*Source text*:

BEGIN

Next, we need a way for the production code to use Connector, but for test code to substitute a different implementation of the protocol. Since ConnectionService creates a new instance when connect() is called, we can use a closure as a simple Factory Method. The production code can supply a default closure (creating a Connector) like with a closure property:
private let makeConnector: () -> ConnectorProtocol
Set its value by passing an argument to the initializer. The initializer can specify a default value, so that it makes a real Connector unless told otherwise:
init(makeConnector: (() -> ConnectorProtocol) = { Connector() }) {
self.makeConnector = makeConnector
super.init()
}
In connect(), call makeConnector() instead of Connector(). Since we don't have unit tests for this change, do a manual test to confirm we didn't break anything.
Now our Seam is in place, so we can begin writing tests. There are two types of tests to write:
Are we calling Connector correctly?
What happens when the delegate method is called?
Let's make a Mock Object to check the first part. It's important that we call setDelegate(delegate:) before calling connect(), so let's have the mock record all calls in an array. The array gives us a way to check the call order. Instead of having the test code examine the array of calls (acting as a Test Spy which just records stuff), your test will be cleaner if we make this a full-fledged Mock Object — meaning it will do its own verification.
final class MockConnector: ConnectorProtocol {
private enum Methods {
case setDelegate(ConnectionDelegate)
case connect
}
private var calls: [Methods] = []
func setDelegate(delegate: ConnectionDelegate) {
calls.append(.setDelegate(delegate))
}
func connect() {
calls.append(.connect)
}
func verifySetDelegateThenConnect(
expectedDelegate: ConnectionDelegate,
file: StaticString = #file,
line: UInt = #line
) {
if calls.count != 2 {
fail(file: file, line: line)
return
}
guard case let .setDelegate(delegate) = calls[0] else {
fail(file: file, line: line)
return
}
guard case .connect = calls[1] else {
fail(file: file, line: line)
return
}
if expectedDelegate !== delegate {
XCTFail(
"Expected setDelegate(delegate:) with \(expectedDelegate), but was \(delegate)",
file: file,
line: line
)
}
}
private func fail(file: StaticString, line: UInt) {
XCTFail("Expected setDelegate(delegate:) followed by connect(), but was \(calls)", file: file, line: line)
}
}
(That business with passing around file and line? This makes it so that any test failure will report the line that calls verifySetDelegateThenConnect(expectedDelegate:), instead of the line that calls XCTFail(_).)
Here's how you'd use this in ConnectionServiceTests:
func test_connect_shouldMakeConnectorSettingSelfAsDelegateThenConnecting() {
let mockConnector = MockConnector()
let service = ConnectionService(makeConnector: { mockConnector })
service.connect()
mockConnector.verifySetDelegateThenConnect(expectedDelegate: service)

END

*Task details*:
For each statement below, say yes or no as to whether it agrees with the text on testing ConnectionService, and quote the words from it that settle the point. 1. By default, the initializer makes a real Connector. 2. The mock leaves the checking of calls to the test code. 3. The change to connect() is already covered by unit tests.

*Data listing*:
BEGIN

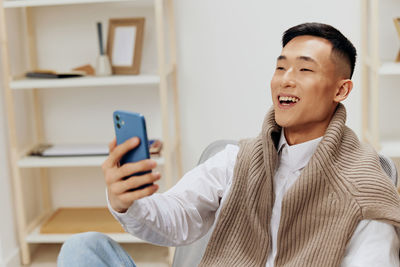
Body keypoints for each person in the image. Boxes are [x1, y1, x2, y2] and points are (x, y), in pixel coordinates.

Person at [58, 23, 400, 267]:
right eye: (280, 67)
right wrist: (127, 202)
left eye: (304, 70)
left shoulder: (364, 187)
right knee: (82, 248)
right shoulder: (239, 159)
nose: (286, 79)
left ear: (341, 91)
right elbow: (176, 217)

END

*Answer to this exercise*:
1. Yes: "so that it makes a real Connector unless told otherwise"
2. No: "meaning it will do its own verification"
3. No: "Since we don't have unit tests for this change, do a manual test to confirm we didn't break anything."